Why are Li-ion energy cells made with more capacity but can only deliver limited discharging current below 2C rate? Or, why are Li-ion power cells made with higher discharging current (5C ~ 15C rate) but can only be available with less capacity?
The above two questions have induced a lot of curiosity for many people but the puzzles are still there nowadays and you can’t get a reasonable answer by Google searches. Only very few battery experts can answer these two questions for you. Let’s address these two questions today.
The answers can be obtained if you know how to dissect the IR (Internal Resistance) of a rechargeable Li-ion battery. Understanding the IR mechanism of a rechargeable Li-ion battery will not only help you understand the proper battery valuation but also enable you to wisely choose an optimized Li-ion battery to assemble battery packs for your applications. You may spend the least amount of installation cost by exploiting the battery for its longest lifetime capacity. However, this is a complicate topic and is beyond the scope of this blog post. We will just dissect the negative electrode (a partial IR mechanism) of a rechargeable Li-ion battery and answer the above two questions. Please look at the following two drawing.
The electron collector (shown in gold color) on the negative electrode of an energy cell is made of ED (Electrodeposited) copper foil, which allows more space to accommodate more anode active material. Thus, it creates more capacity but comes with a much higher resistance (higher IR) to slow down electrons flowing through the binding interface, which limits energy cells to deliver a large current. If you abuse an energy cell over 2C rate, the battery body temperature will rise above 75 degree C easily. Keep on abusing it, the battery may run into thermal runaway if its body temperature is over 130 degree C!

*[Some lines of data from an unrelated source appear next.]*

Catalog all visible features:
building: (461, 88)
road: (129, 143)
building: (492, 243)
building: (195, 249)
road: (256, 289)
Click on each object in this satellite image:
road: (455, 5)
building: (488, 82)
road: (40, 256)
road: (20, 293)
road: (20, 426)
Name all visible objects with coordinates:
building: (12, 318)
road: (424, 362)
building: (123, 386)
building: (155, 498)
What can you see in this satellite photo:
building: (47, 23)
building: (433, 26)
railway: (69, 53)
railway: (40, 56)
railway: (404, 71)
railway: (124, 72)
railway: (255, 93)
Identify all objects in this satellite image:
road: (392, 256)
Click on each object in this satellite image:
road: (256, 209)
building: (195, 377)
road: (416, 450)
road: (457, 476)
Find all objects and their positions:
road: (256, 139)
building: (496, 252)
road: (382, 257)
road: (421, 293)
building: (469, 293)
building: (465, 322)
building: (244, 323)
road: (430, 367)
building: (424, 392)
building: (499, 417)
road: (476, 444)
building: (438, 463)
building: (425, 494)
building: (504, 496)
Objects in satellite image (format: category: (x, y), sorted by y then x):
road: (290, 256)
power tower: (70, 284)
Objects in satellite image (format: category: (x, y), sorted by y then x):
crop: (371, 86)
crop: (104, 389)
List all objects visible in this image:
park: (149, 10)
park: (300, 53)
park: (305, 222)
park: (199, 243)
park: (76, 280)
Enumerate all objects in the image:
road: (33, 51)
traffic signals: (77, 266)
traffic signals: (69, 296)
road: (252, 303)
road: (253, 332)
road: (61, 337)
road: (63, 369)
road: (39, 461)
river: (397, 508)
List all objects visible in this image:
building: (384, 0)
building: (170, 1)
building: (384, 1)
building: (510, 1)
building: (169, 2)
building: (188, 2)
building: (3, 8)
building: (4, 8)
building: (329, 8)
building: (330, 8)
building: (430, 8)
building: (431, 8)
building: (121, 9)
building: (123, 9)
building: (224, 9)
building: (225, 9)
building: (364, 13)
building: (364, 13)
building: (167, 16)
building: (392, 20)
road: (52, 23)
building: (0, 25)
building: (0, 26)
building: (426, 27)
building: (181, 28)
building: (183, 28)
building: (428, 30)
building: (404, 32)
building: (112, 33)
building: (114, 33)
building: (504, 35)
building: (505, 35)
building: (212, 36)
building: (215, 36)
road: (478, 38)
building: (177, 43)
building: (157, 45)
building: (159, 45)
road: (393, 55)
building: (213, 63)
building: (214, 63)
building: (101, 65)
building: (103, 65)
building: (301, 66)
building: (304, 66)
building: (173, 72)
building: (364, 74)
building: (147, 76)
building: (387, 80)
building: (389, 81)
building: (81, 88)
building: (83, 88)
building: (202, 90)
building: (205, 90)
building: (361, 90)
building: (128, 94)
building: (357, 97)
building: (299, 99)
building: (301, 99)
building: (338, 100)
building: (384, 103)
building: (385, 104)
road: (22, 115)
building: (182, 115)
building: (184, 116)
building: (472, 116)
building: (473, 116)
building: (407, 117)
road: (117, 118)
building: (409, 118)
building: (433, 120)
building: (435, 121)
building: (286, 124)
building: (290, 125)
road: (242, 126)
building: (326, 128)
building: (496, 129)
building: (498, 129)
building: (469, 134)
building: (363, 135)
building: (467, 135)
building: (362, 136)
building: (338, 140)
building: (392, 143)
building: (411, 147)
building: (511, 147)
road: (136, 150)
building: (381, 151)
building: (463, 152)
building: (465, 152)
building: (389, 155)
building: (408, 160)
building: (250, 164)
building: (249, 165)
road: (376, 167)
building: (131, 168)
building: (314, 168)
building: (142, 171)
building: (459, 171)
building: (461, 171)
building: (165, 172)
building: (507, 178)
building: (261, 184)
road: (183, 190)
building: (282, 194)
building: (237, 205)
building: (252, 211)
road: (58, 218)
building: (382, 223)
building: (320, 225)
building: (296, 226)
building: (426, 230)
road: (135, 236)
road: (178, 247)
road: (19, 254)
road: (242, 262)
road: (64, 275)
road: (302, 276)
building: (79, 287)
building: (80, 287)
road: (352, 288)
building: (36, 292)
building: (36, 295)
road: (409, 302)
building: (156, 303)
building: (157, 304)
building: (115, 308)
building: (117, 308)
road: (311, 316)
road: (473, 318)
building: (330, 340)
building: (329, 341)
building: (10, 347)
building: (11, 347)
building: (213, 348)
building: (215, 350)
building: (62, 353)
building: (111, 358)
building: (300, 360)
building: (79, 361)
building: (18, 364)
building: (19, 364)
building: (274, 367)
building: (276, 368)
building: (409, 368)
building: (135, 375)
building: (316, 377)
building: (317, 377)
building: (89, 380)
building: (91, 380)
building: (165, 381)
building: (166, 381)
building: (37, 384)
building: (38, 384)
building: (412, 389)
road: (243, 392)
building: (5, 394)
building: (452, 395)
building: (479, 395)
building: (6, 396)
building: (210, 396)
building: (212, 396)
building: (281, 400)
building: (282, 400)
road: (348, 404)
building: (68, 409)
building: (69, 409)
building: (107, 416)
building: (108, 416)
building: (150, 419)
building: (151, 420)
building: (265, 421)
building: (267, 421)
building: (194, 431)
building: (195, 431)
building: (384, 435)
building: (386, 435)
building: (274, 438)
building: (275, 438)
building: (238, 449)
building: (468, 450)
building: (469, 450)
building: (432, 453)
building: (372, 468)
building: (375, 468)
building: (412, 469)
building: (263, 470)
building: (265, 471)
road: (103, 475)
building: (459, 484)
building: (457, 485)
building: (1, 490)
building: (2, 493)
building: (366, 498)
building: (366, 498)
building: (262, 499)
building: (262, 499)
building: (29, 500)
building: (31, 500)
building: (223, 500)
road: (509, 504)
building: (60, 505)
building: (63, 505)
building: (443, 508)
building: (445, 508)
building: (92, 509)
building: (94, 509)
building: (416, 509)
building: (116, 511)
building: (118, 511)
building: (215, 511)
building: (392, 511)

The electron collector on the negative electrode of a power cell is made of RA copper foil (Rolled copper Alloy), which reduces the space and can only accommodate less anode active material. Thus, it creates less capacity but comes with a much less resistance (lower IR) to speed up electrons flowing through the binding interface, which allows power cells to deliver a large current. If you let a power cell to drive an electrical load at its rated C rate, the battery body temperature will normally be below 70 degree C and you may continuously exploit the battery at its rated C rate for 150 ~ 2,000 cycles, depending on the cathode structure (i.e. approximately 2000 deep cycles for Li(N0.5M0.3C0.2)O2 cells or about 150 deep cycles for LiMn2O4 cells) and the type of proprietary electrolyte additives being used.
To this point, many people will still tell you that you can’t judge which kind of Li-ion battery is better because each of them has different advantage for their specific applications. This sounds correct but you will find that it is not true if you calculate and compare their “Lifetime Capacity”, which is the average capacity multiplied by their deep cycles.